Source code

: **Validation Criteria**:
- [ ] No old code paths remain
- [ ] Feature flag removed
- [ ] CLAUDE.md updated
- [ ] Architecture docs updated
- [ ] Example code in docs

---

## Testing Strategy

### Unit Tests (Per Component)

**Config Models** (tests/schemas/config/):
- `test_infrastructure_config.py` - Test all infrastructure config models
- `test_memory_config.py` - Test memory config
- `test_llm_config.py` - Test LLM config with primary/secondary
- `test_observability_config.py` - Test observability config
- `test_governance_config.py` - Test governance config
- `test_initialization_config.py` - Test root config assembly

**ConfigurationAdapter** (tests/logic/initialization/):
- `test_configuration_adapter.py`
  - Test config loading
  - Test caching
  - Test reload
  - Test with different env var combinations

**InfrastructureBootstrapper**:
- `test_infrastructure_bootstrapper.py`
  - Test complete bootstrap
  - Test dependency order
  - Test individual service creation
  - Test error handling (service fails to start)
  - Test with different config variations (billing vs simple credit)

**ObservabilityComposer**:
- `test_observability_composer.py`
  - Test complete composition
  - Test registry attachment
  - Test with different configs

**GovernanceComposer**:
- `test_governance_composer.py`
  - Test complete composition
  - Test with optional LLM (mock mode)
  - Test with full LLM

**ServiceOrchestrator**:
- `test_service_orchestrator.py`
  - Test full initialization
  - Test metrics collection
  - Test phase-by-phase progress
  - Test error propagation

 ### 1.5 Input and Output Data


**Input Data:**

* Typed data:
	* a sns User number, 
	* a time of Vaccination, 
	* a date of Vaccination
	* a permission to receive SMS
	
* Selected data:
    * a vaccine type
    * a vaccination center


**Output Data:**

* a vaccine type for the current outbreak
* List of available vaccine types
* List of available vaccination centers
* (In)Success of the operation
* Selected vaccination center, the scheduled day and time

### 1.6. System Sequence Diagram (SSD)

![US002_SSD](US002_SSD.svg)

——————————

Please state how many lines in the records contain the word "time", and give only that number.

▸ **Solution for this problem**
2